Regardless of the extent of the slaveholders’ good will, slaves were still prisoners with few, if any, opportunities for bettering their lives. In most cases, they were never allowed to leave the plantation or farm without written permission, a restriction backed by law in many southern states.
By 1770, in Georgia, for example, the law stipulated that slaves could not leave their owners’ land without a ticket signed by the owner or another person in charge of the slave.

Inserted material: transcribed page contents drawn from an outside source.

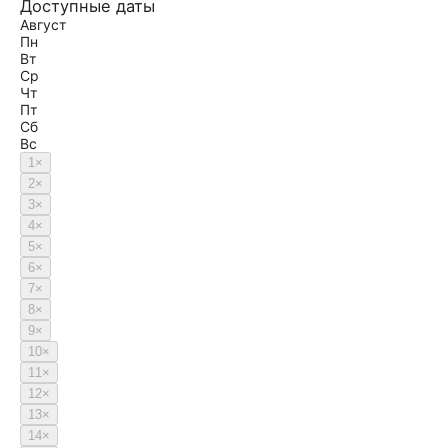
Доступные даты
Август
Пн
Вт
Ср
Чт
Пт
Сб
Вс
1
×
2
×
3
×
4
×
5
×
6
×
7
×
8
×
9
×
10
×
11
×
12
×
13
×
14
×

According to the law, “Every slave who shall be found without a ticket, or without a white person in his or her company, shall be punished with whipping on the bare back, not exceeding twenty lashes.”

1. Which of the following was not usually part of the central complex?
a.                   the planter’s residence
b.                  storage sheds
c.                   slave housing
d.                  new fields
2. According to the passage, what helped somewhat to overcome the effects on the soil of growing cotton? 

a. fertilizer
b.  periodic flooding
c.   rotating crops
.d. irrigation

 
3. In the time described in the passage, what did machines apparently not do?
a.                   grind grains and corn
b.                  harvest grains and corn
c.                   saw lumber
d.                  gin and bail cotton 

4. Which of the following classes of slaves had the hardest life?
a.                   house servants
b.                  skilled craftsmen
c.                   field hands
d.                  mechanics 

5. Why did the owners provide basic subsistence to their slaves and nothing more?
a.                   It was in their best financial interest to do so.
b.                  They were not allowed to do more.
c.                   It would have been immoral to do more.
d.                  They felt that the better they treated the slaves, the harder they would work.

6. From the slave accounts in the passage, who started working in the fields at the age of five?
a.                   George Womble
b.                  Enoch Womble
c.                   Julia Brown
d.                  Carrie Hudson

7. From the slave accounts in the passage, who remembered some good times as a slave?
a.                   George Womble
b.                  Enoch Womble
c.                   Julia Brown
d.                  Carrie Hudson


8. From the slave accounts in the passage, whose story made you saddest? Why?